--- What you are asked to do ---
Each line in the data must be reproduced as written, except for any picture.
++++ Working data
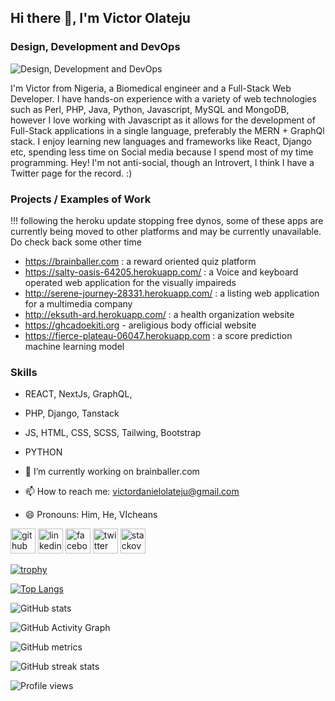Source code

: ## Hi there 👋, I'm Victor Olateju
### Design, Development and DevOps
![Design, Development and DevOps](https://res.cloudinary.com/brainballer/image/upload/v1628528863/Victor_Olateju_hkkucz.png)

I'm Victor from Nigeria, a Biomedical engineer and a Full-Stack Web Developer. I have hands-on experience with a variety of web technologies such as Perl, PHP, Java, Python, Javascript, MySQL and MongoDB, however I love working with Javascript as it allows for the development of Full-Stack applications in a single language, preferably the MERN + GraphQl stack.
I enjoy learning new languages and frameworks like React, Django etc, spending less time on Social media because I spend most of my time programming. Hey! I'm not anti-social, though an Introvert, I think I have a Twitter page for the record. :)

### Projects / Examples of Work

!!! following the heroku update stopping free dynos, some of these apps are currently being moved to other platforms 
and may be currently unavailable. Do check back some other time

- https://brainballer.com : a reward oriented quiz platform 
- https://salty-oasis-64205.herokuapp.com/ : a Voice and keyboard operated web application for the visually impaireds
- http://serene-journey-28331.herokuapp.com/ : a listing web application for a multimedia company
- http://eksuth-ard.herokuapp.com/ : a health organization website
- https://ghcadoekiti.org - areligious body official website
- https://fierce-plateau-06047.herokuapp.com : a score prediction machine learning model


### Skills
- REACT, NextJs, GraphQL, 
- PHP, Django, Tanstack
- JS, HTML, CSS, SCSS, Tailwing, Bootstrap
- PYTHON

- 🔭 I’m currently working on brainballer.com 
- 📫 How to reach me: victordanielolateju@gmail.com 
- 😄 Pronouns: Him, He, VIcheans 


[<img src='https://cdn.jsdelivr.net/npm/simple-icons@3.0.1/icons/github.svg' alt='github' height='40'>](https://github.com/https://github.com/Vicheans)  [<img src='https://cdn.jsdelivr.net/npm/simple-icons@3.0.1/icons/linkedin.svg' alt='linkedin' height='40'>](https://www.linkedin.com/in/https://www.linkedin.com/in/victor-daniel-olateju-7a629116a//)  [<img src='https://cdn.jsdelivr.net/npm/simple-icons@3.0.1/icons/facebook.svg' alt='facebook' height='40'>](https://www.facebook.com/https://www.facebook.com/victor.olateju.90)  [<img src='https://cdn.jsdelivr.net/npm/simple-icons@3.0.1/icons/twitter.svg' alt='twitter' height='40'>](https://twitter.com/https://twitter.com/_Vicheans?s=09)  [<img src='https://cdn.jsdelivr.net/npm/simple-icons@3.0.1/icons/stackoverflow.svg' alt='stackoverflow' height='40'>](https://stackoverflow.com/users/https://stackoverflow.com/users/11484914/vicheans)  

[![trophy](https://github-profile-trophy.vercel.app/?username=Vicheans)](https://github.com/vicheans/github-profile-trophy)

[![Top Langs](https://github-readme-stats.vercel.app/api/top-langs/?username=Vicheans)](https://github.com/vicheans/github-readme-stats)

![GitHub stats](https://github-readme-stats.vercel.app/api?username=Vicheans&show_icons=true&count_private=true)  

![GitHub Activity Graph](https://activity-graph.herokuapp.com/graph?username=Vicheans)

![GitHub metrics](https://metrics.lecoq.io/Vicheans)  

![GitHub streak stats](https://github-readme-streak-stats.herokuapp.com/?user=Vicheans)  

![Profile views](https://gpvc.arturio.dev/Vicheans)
++++++++
--- Answer to this exercise ---
Source code

: ## Hi there 👋, I'm Victor Olateju
### Design, Development and DevOps
![Design, Development and DevOps](https://res.cloudinary.com/brainballer/image/upload/v1628528863/Victor_Olateju_hkkucz.png)

I'm Victor from Nigeria, a Biomedical engineer and a Full-Stack Web Developer. I have hands-on experience with a variety of web technologies such as Perl, PHP, Java, Python, Javascript, MySQL and MongoDB, however I love working with Javascript as it allows for the development of Full-Stack applications in a single language, preferably the MERN + GraphQl stack.
I enjoy learning new languages and frameworks like React, Django etc, spending less time on Social media because I spend most of my time programming. Hey! I'm not anti-social, though an Introvert, I think I have a Twitter page for the record. :)

### Projects / Examples of Work

!!! following the heroku update stopping free dynos, some of these apps are currently being moved to other platforms 
and may be currently unavailable. Do check back some other time

- https://brainballer.com : a reward oriented quiz platform 
- https://salty-oasis-64205.herokuapp.com/ : a Voice and keyboard operated web application for the visually impaireds
- http://serene-journey-28331.herokuapp.com/ : a listing web application for a multimedia company
- http://eksuth-ard.herokuapp.com/ : a health organization website
- https://ghcadoekiti.org - areligious body official website
- https://fierce-plateau-06047.herokuapp.com : a score prediction machine learning model


### Skills
- REACT, NextJs, GraphQL, 
- PHP, Django, Tanstack
- JS, HTML, CSS, SCSS, Tailwing, Bootstrap
- PYTHON

- 🔭 I’m currently working on brainballer.com 
- 📫 How to reach me: victordanielolateju@gmail.com 
- 😄 Pronouns: Him, He, VIcheans 


[<img src='https://cdn.jsdelivr.net/npm/simple-icons@3.0.1/icons/github.svg' alt='github' height='40'>](https://github.com/https://github.com/Vicheans)  [<img src='https://cdn.jsdelivr.net/npm/simple-icons@3.0.1/icons/linkedin.svg' alt='linkedin' height='40'>](https://www.linkedin.com/in/https://www.linkedin.com/in/victor-daniel-olateju-7a629116a//)  [<img src='https://cdn.jsdelivr.net/npm/simple-icons@3.0.1/icons/facebook.svg' alt='facebook' height='40'>](https://www.facebook.com/https://www.facebook.com/victor.olateju.90)  [<img src='https://cdn.jsdelivr.net/npm/simple-icons@3.0.1/icons/twitter.svg' alt='twitter' height='40'>](https://twitter.com/https://twitter.com/_Vicheans?s=09)  [<img src='https://cdn.jsdelivr.net/npm/simple-icons@3.0.1/icons/stackoverflow.svg' alt='stackoverflow' height='40'>](https://stackoverflow.com/users/https://stackoverflow.com/users/11484914/vicheans)  

[![trophy](https://github-profile-trophy.vercel.app/?username=Vicheans)](https://github.com/vicheans/github-profile-trophy)

[![Top Langs](https://github-readme-stats.vercel.app/api/top-langs/?username=Vicheans)](https://github.com/vicheans/github-readme-stats)

![GitHub stats](https://github-readme-stats.vercel.app/api?username=Vicheans&show_icons=true&count_private=true)  

![GitHub Activity Graph](https://activity-graph.herokuapp.com/graph?username=Vicheans)

![GitHub metrics](https://metrics.lecoq.io/Vicheans)  

![GitHub streak stats](https://github-readme-streak-stats.herokuapp.com/?user=Vicheans)  

![Profile views](https://gpvc.arturio.dev/Vicheans)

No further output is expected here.